In January 2025, one of the founders and a director of Batumelebi, Mzia Amaghlobeli, was detained on charges of "assaulting" a police officer during a protest in Batumi. This arrest has been widely perceived as part of a broader crackdown on independent media in Georgia. In response, embassies of 14 member countries of the Media Freedom Coalition issued a joint statement demanding her immediate release, expressing concern over the intimidation of journalists in Georgia.

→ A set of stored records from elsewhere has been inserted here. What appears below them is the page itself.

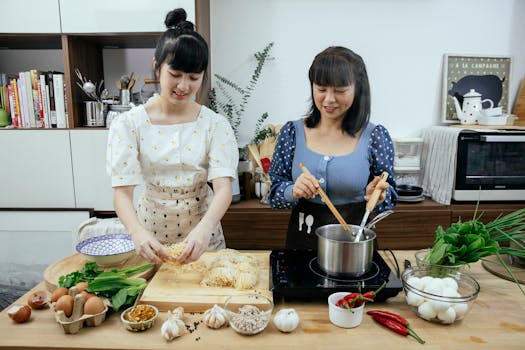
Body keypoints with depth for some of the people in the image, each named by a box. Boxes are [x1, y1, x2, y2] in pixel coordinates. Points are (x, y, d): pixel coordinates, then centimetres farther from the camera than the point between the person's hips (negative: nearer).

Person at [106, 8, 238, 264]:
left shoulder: (215, 125, -9)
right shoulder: (129, 124, -10)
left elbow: (223, 187, -18)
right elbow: (122, 191, -15)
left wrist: (205, 228, -38)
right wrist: (137, 232, -36)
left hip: (202, 233, 1)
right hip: (151, 233, 0)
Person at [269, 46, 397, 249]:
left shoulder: (375, 136, -7)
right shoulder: (292, 132, -4)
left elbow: (390, 198, 3)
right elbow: (275, 194, 0)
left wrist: (376, 196, -18)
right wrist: (294, 191, -20)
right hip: (302, 241, 1)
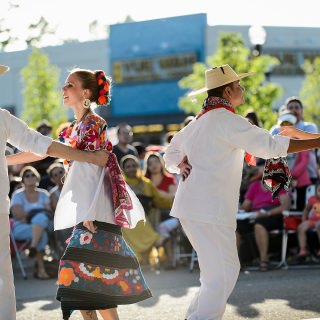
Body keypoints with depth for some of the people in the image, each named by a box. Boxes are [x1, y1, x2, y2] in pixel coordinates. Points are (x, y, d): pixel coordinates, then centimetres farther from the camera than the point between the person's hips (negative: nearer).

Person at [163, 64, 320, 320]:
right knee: (222, 275, -8)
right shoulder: (227, 120, -10)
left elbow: (171, 155, 26)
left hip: (191, 208, 9)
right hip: (209, 211, -9)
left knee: (225, 271, 14)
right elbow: (271, 145, -15)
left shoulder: (199, 121, 19)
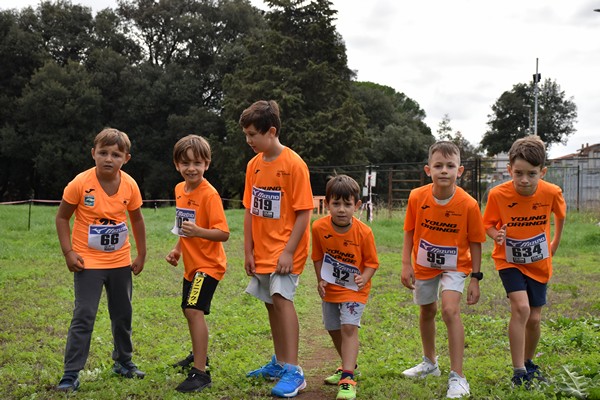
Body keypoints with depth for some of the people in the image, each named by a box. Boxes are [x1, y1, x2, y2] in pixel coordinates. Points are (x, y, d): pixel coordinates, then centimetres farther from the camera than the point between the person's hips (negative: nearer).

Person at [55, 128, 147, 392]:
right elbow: (62, 217, -6)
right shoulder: (80, 184, -17)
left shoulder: (130, 186, -8)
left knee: (123, 314, 15)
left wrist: (141, 256, 9)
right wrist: (68, 252, -14)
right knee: (84, 316, -8)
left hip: (120, 262, 4)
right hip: (88, 262, -4)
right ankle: (70, 374, 0)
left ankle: (123, 362, 34)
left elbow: (136, 220, 8)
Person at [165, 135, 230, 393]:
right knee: (189, 311, 22)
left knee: (195, 310, -21)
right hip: (191, 264, 9)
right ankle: (199, 354, 44)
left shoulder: (209, 194, -20)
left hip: (208, 264, -9)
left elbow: (223, 234, -24)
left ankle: (200, 373, -17)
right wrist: (177, 250, 11)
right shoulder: (180, 190, 5)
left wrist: (198, 231, -38)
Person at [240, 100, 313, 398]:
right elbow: (250, 211, 10)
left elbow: (303, 213, -15)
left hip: (285, 250, -7)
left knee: (282, 298, -17)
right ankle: (279, 363, 28)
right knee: (272, 303, 14)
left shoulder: (293, 164, -14)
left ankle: (293, 372, -15)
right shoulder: (254, 164, 6)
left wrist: (289, 251, -19)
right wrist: (248, 251, 7)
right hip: (262, 251, 7)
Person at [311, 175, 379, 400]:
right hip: (330, 288, 4)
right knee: (333, 329, 16)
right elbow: (318, 256, 1)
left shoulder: (363, 232, -22)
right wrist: (320, 280, -7)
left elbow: (371, 262, -11)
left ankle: (347, 378, -18)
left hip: (354, 289, -4)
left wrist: (363, 279, -29)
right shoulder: (319, 227, -15)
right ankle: (348, 365, 40)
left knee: (349, 327, -18)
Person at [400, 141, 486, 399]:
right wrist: (406, 264, -9)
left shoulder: (468, 204, -23)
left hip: (454, 266, -3)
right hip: (424, 264, 4)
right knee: (427, 311, 19)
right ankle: (430, 363, 44)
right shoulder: (417, 197, -18)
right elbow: (410, 232, -4)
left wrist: (475, 279, -12)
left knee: (450, 310, -22)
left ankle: (457, 377, -14)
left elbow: (475, 242, -13)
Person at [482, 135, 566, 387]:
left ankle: (528, 362, 35)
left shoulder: (551, 193, -16)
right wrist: (496, 235, -28)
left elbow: (560, 214, 7)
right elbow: (488, 224, -7)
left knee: (534, 318, 8)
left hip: (538, 263, 3)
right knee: (521, 307, -22)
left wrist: (555, 244, 14)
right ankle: (519, 372, -13)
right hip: (509, 260, -2)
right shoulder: (498, 194, -21)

As of 4 February 2025, Amaglobeli has been on a hunger strike since her arrest. According to her, this is a protest against injustice. According to the Georgian Young Lawyers' Association, Mzia Amaghlobeli's life is in danger as of 27 January 2025.

==Awards==
Batumelebi won numerous awards for courageous journalism and ethical reporting. In 2009, Batumelebi received the European Press Prize. This award is given to those publications that, according to the German Zeit-Stiftung and the Norwegian Foundation for Freedom of Expression, "are not afraid of censorship and repression."